▸ **WORK INSTRUCTION 1**:
Retype the stretch from "3.2.3. RCP8.5 Scenario" through "in Figure 7." in the passage on river flow projections, character for character.

▸ **PASSAGE PROVIDED**:
Segment Open

Regarding the Uruguay River basin, there is a noticeable change in future flows. The normal curves are flatter with greater data density in the tails, which is consistent with the patterns verified in other basins under this scenario. Among the climate models, BCC CSM1-1 shows the smallest variation compared to its projection for the 1931–2005 interval, with only 17% of the values occurring around the average, which is now projected at 1550 m3/s. There is also a high concentration of values in its tail, with extreme flows occurring 15 times more frequently than observed in the basin. CCSM4, in turn, projects a reduction in average flow but has a higher data density near the peak. The MIROC5 and NorESM1-M results continue to display similar trends, although the MIROC5 curve is shifted more to the right, peaking at 1300 m3/s, while the NorESM1-M peak is close to 1000 m3/s. Both models exhibit only 25% of flows near the peak and a higher probability of extreme events.
Therefore, the simulations indicate that the curves tend to behave more uniformly, with a lower density around the average flow and an increase in data concentration in the tails. This suggests an increase in the standard deviation and the intensification of extreme events, particularly in the projections of BCC CSM1-1, MIROC5, and NorESM1-M, where the tails approach 9000 m3/s. The intensification of extreme events and water loss are anticipated, with flood waves interspersed with periods of drought, resulting in a fluctuating water supply in the basins. Depending on their magnitude and frequency, reservoirs may struggle to regulate these flows, exacerbating water scarcity. These results align with studies highlighting the impact of human activities on environmental quality, which destabilize the Holocene conditions and drive the transition to a new geological era [55,56]. In the historical period, for instance, about 50% of observed data were concentrated around the average, with extreme values occurring with low frequency, indicating the long-term variability and the equilibrium state of the Holocene. However, in the RCP4.5 projections, the models indicate a change in these previously observed stability conditions.

3.2.3. RCP8.5 Scenario (2020–2100)

Finally, we conducted a future flow analysis from 2020 to 2100 based on the RCP8.5 scenario. Similar to the approach taken for RCP4.5, we compared the simulated flows with observed flows for the 1931–2005 interval, as shown in the histograms in Figure 7.
Regarding the Parnaíba River basin, all climate models exhibit flatter normal curves, with shifted peaks and elongated tails, deviating from the observed flow curve. BCC CSM1-1 and CCSM4 demonstrate similar characteristics, with average flows around 560 m3/s and tails extending up to 1800 m3/s. However, BCC CSM1-1 shows a higher concentration of values near the peak, while CCSM4 has a high data density in its tail, with up to a 20% increase in flows above 1000 m3/s compared to the observed flow. In contrast to the RCP4.5 scenario, the MIROC5 and NorESM1-M curves are now in phase with each other, displaying similar behavior and average flows around 700 m3/s, with tails reaching 2000 m3/s. Both curves also show a pronounced flattening, with fewer flows concentrated around the average.

Segment Closed

▸ **INFORMATION PROVIDED**:
Segment Open

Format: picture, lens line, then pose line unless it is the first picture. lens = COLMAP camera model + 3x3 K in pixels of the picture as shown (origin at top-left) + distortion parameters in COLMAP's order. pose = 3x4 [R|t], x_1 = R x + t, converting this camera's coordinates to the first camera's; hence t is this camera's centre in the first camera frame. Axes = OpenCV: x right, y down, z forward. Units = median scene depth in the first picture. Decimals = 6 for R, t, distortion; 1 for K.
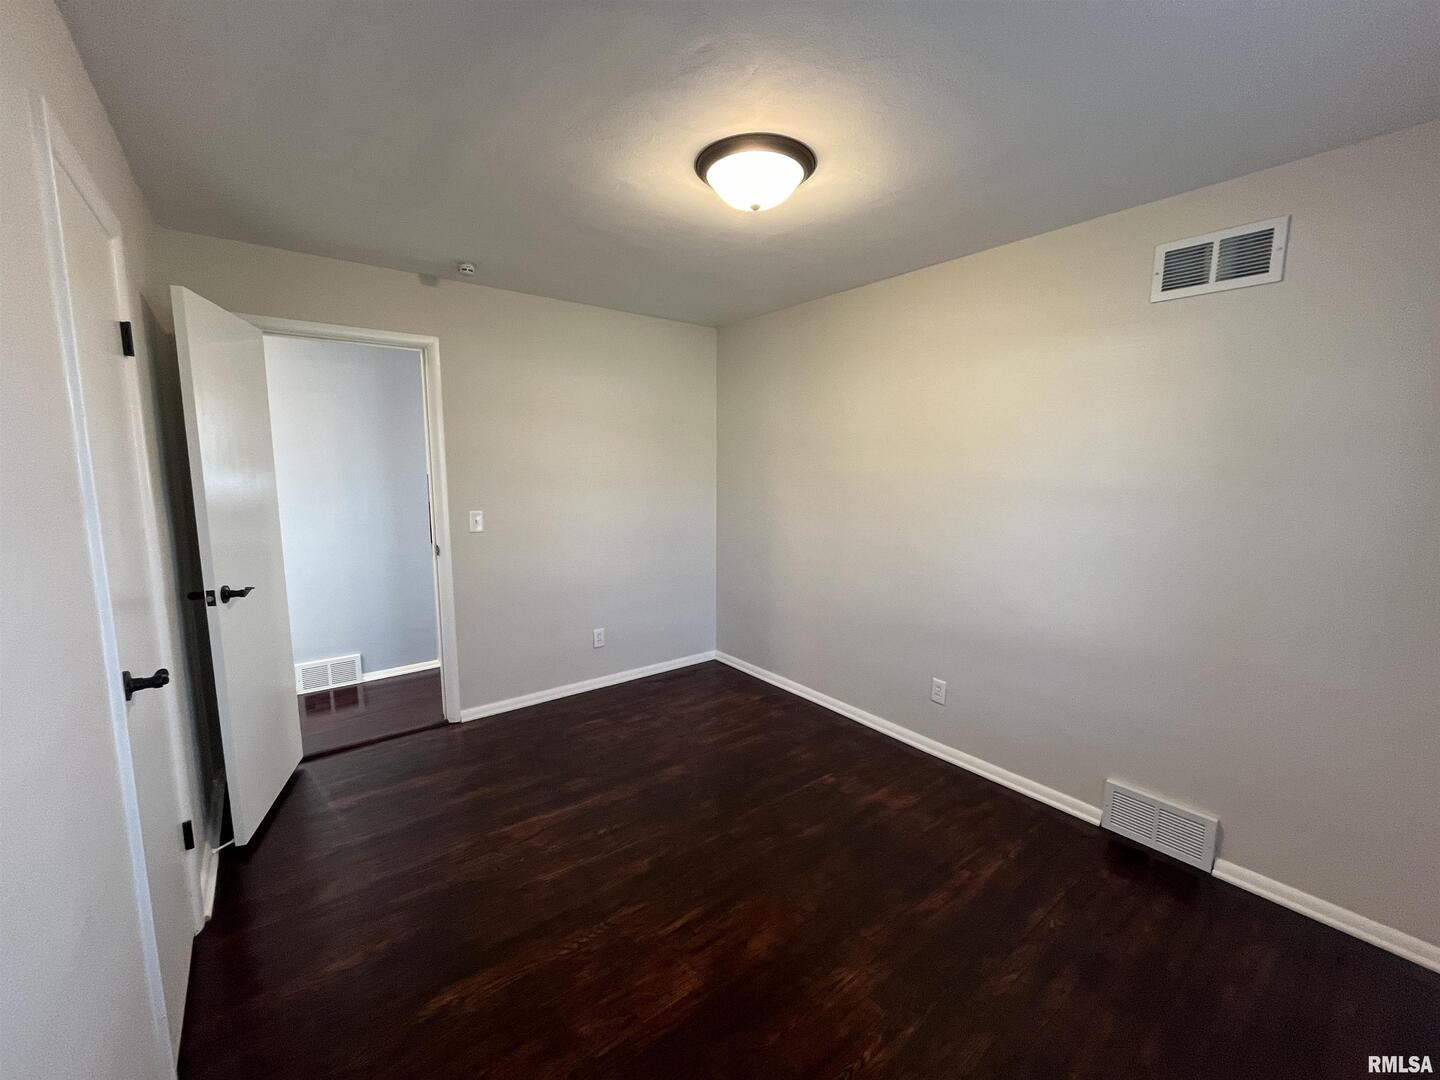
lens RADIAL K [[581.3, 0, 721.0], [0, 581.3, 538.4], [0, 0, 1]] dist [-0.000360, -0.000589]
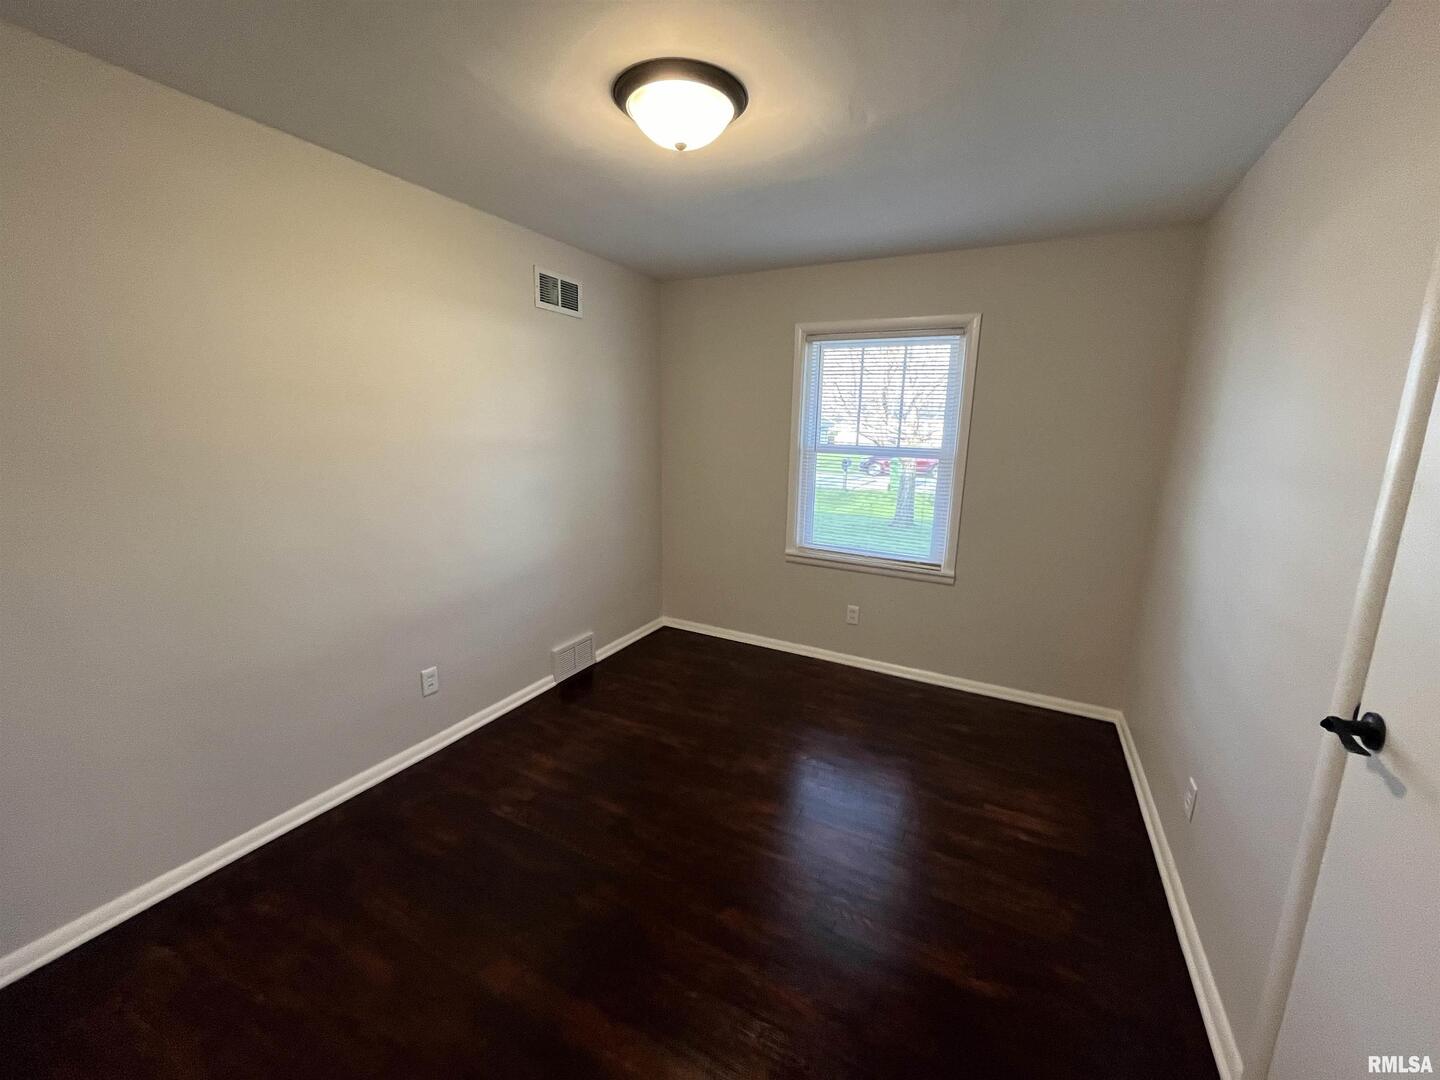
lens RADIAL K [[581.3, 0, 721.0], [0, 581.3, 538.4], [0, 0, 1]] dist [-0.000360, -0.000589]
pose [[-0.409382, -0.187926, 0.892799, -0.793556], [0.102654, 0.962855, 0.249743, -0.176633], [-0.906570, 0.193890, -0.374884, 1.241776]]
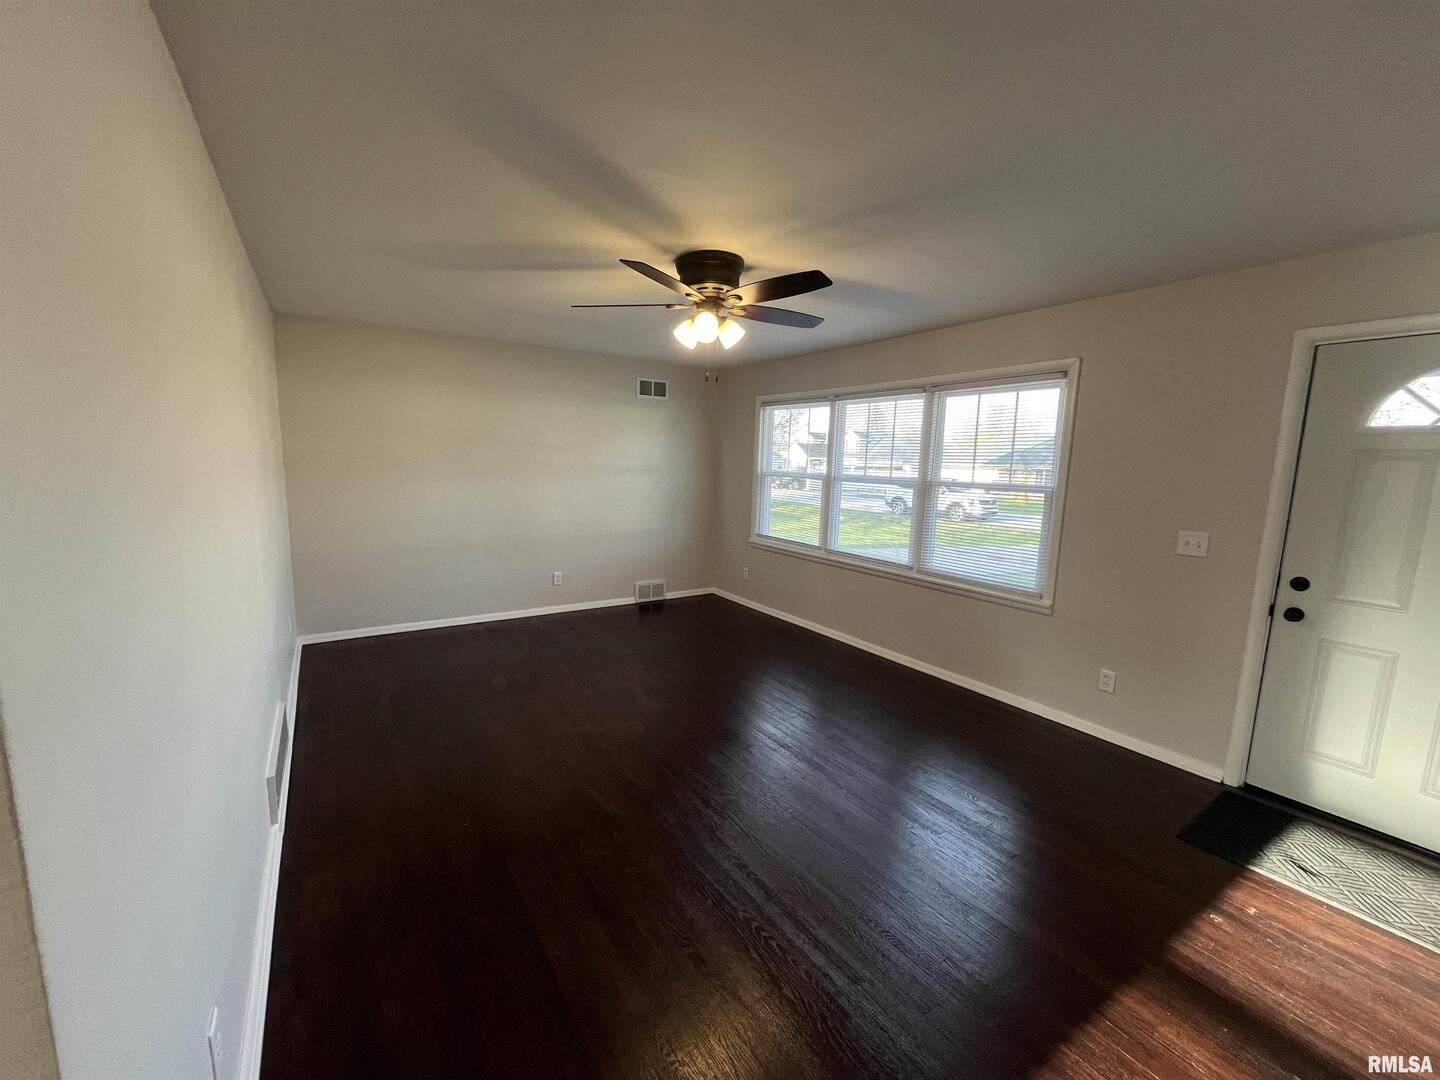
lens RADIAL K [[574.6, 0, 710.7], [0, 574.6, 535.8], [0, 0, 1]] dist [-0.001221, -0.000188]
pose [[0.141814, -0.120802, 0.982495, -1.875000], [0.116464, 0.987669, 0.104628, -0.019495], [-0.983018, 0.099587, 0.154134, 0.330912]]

Segment Closed

▸ **WORK INSTRUCTION 2**:
Repeat every line of the listing above word for word, leaving the pictures out of your answer.

▸ **ANSWER BOX 1**:
3.2.3. RCP8.5 Scenario (2020–2100)

Finally, we conducted a future flow analysis from 2020 to 2100 based on the RCP8.5 scenario. Similar to the approach taken for RCP4.5, we compared the simulated flows with observed flows for the 1931–2005 interval, as shown in the histograms in Figure 7.

▸ **ANSWER BOX 2**:
Format: picture, lens line, then pose line unless it is the first picture. lens = COLMAP camera model + 3x3 K in pixels of the picture as shown (origin at top-left) + distortion parameters in COLMAP's order. pose = 3x4 [R|t], x_1 = R x + t, converting this camera's coordinates to the first camera's; hence t is this camera's centre in the first camera frame. Axes = OpenCV: x right, y down, z forward. Units = median scene depth in the first picture. Decimals = 6 for R, t, distortion; 1 for K.
lens RADIAL K [[581.3, 0, 721.0], [0, 581.3, 538.4], [0, 0, 1]] dist [-0.000360, -0.000589]
lens RADIAL K [[581.3, 0, 721.0], [0, 581.3, 538.4], [0, 0, 1]] dist [-0.000360, -0.000589]
pose [[-0.409382, -0.187926, 0.892799, -0.793556], [0.102654, 0.962855, 0.249743, -0.176633], [-0.906570, 0.193890, -0.374884, 1.241776]]
lens RADIAL K [[574.6, 0, 710.7], [0, 574.6, 535.8], [0, 0, 1]] dist [-0.001221, -0.000188]
pose [[0.141814, -0.120802, 0.982495, -1.875000], [0.116464, 0.987669, 0.104628, -0.019495], [-0.983018, 0.099587, 0.154134, 0.330912]]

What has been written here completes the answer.